What feels essential but is actually a trap that is holding you back?

Thursday, February 28, 2013

Important Questions for Growth/Healing

I've recently learned that trying too hard is worse than not trying at all.  When I try too hard, I fail, bruising an already battered self-esteem, sometimes losing ground.  It is sort of like pulling a muscle.  You have to heal before you can train again.  Conversely, when I don't try at all, no progress is made.  The tricky part is figuring out the right pace between not-doing and overdoing.  An important key to the right pace is honesty.  We need to question ourselves to make sure we are starting from a place of truth so we can make progress.  There are two sides to that: lies and truths.  Sometimes the lie is simply a denial of a truth, but sometimes it is much more.  If you have PTSD, it usually is much more.

We spin our wheels because we don't admit we are in a muddy hole.  We keep spinning our wheels because of the lie.  The truth is that because we are in a muddy hole, we're going to have to do more than just press on the gas pedal to get out.

I've found two questions that are helping me towards healthier, organic, non-forced growth and healing.  They are:

  1. What lies am I telling myself?
  2. What truths am I not seeing?
The Lies:  I wrote about the first question back in September, when a daily reading from Mark Nepo's Book of Awakening suggested that we look at the lies we tell ourselves.  The big ones of these are things like "Everything is fine" when everything ISN'T fine or "Everyone is against me, so I must constantly defend myself" when that is just PTSD trying to protect from a situation long past.  Sometimes the lies are simple denial of a truth, like the first one.  Sometimes they are more complex things, like the second one, triggered by PTSD.  The lies can either be denial of a truth or making up a story we like better than an unlovely part of ourselves.

The Truths: The truths are things like less-than-noble motivations for doing things, fears, or situations we can't deal with.  Recently, I found myself carping about a friend.  While some of what I was saying had validity, it was also sort of petty.  When I asked myself why I was doing that, I realized that it was because I'm jealous of the position she holds, a position that used to be mine.  The truth was I had PTSD-triggered reactions to a situation I didn't even know was there.  That lead to a very fruitful examination of my relationship with this person and helped me to be kinder.  If I had started with "what is the lie?", I would have gotten nowhere because there WAS some truth to what I was saying but it wasn't the REASON I was saying it.  So the truths are often about motivation, an important thing for PTSD'ers to monitor.

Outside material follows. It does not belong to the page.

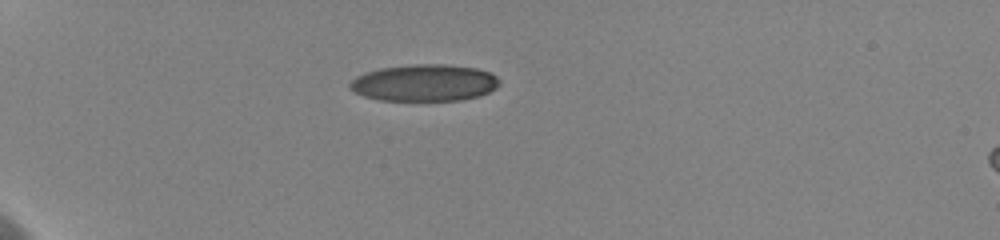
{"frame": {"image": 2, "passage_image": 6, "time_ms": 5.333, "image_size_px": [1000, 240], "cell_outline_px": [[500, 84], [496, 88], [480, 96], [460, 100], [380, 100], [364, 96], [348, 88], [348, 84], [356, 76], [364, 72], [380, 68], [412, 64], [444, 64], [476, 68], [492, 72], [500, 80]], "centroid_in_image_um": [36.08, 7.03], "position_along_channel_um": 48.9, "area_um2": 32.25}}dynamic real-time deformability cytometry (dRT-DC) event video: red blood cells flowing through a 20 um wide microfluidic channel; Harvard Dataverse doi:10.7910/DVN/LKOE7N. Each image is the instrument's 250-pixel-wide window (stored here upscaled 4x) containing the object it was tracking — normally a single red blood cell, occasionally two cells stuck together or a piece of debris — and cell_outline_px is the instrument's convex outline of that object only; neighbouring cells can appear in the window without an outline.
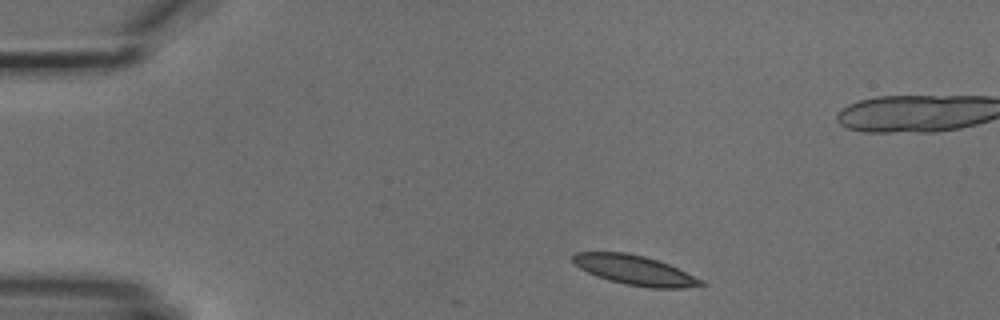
{"species": "common noctule bat (a hibernating species)", "species_latin": "Nyctalus noctula", "temperature_condition": "cold", "stored_images_in_passage": 3, "camera_frame_rate_fps": 3000, "um_per_image_px": 0.085, "animal": {"sex": "male", "body_mass_g": 18.8}, "frame": {"image": 1, "passage_image": 1, "time_ms": 0.0, "image_size_px": [1000, 320], "cell_outline_px": [[708, 284], [704, 288], [652, 288], [624, 284], [608, 280], [596, 276], [580, 268], [572, 260], [572, 256], [576, 252], [628, 252], [660, 260], [704, 280]], "centroid_in_image_um": [54.06, 22.98], "position_along_channel_um": 30.9, "area_um2": 22.54}}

By approaching the problem from BOTH sides, we can make more progress.   I don't know if this will make any sense to anyone else, but it sure is helping me.


Monday, January 21, 2013

Digging Out, Spinning Wheels

I was sick over the holidays and am still trying to dig out from the mess that caused, both internally and externally.  It is like I'm stuck and can't get anywhere. 

Part of the problem is I'm not trying very hard.  Part of me is tired of seeing that I screw up left and right and just wants to go back to being numb and hyper alert. 

Another part is horrified at going back and wants to go forward. 

It's a tug of war where neither side can get traction.  So I vegetate between progress and regression, waiting for SOMETHING to tip the scale.  I need more support than I have and am not quite sure how to get it or what it would look like. 

I just know that I need to work harder at this and am not having much luck doing so.